There are indeed different algorithms to compress DNA information -- therefore also different compression ratios for the same dataset according to the compression algorithm used, as :

Compression ratio = compressed size / uncompressed size

6
Entering edit mode
12.2 years ago

Possibly you could use the zlib module of the Python standard library to compress the DNA sequence you are considering. The compression ratio obtained for different sequences would allow you to rank them according to their computational complexity. (I don't know the first thing about complexity, just following your hint of using the compression ratio as a proxy for it).
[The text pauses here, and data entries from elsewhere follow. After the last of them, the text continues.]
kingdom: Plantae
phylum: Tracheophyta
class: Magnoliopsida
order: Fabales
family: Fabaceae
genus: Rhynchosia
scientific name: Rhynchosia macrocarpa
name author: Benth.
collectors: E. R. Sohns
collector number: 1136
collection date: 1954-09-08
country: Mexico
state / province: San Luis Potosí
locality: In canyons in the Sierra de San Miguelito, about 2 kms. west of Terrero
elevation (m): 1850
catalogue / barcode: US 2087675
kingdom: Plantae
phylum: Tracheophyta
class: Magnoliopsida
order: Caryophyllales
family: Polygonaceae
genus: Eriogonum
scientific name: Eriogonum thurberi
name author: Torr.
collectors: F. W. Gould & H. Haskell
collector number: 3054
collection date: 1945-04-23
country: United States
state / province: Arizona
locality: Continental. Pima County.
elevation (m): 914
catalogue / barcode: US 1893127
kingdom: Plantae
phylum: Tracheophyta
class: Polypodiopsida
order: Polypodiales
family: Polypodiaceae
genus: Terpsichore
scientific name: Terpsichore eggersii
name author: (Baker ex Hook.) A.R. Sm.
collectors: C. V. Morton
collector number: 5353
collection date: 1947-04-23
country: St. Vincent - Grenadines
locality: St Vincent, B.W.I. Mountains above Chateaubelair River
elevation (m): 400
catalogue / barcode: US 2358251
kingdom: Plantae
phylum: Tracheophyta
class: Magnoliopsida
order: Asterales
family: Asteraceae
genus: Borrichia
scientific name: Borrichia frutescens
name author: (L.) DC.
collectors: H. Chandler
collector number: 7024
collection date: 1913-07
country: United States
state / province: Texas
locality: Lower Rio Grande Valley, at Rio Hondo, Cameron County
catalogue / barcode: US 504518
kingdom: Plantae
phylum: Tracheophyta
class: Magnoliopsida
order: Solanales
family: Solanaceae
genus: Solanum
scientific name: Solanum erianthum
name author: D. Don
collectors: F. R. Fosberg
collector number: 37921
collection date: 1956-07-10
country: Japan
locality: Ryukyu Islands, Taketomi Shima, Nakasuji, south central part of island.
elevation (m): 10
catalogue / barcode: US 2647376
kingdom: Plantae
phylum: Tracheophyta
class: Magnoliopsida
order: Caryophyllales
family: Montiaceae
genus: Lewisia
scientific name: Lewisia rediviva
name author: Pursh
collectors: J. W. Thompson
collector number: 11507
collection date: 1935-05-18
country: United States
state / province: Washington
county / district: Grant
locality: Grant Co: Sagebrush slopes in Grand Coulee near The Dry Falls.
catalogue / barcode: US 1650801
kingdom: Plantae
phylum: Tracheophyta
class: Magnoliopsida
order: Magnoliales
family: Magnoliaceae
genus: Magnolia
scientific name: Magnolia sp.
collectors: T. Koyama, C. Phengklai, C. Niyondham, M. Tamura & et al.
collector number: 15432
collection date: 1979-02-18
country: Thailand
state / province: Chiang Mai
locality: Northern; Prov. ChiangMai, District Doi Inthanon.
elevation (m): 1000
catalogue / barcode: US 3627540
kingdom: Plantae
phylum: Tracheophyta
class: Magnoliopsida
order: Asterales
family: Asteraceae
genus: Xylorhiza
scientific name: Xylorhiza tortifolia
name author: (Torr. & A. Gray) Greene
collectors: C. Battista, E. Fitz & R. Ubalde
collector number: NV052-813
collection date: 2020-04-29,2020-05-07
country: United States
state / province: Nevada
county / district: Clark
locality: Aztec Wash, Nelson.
Say, something like the following example where I measure compression for 3 sequences (an extremely repetitive one, one I just invented, and one which is randomly generated)

import random
import zlib
#
s="AAAAAAAAAAAAAAAA"
#0.6875
print float(len(zlib.compress(s)))/len(s)
#1.42857142857
s="ACTGTACGTCCGTG"
print float(len(zlib.compress(s)))/len(s)
#0.366366366366 (for example)
s="".join([random.choice(["A","C","G","T"]) for e in range(1,1000)])
print float(len(zlib.compress(s)))/len(s)


what do you think?

1
Entering edit mode

It works good. In some cases it fails but fits perfectly my "quick and dirty" scope.

5
Entering edit mode
12.2 years ago

have a look at the algorithm used by NCBI dustmasker

DustMasker is a program that identifies and masks out low complexity
parts of a genome using a new and improved DUST algorithm. The main
advantages of the new algorithm are symmetry with respect to taking
reverse complements, context insensitivity, and much better performance.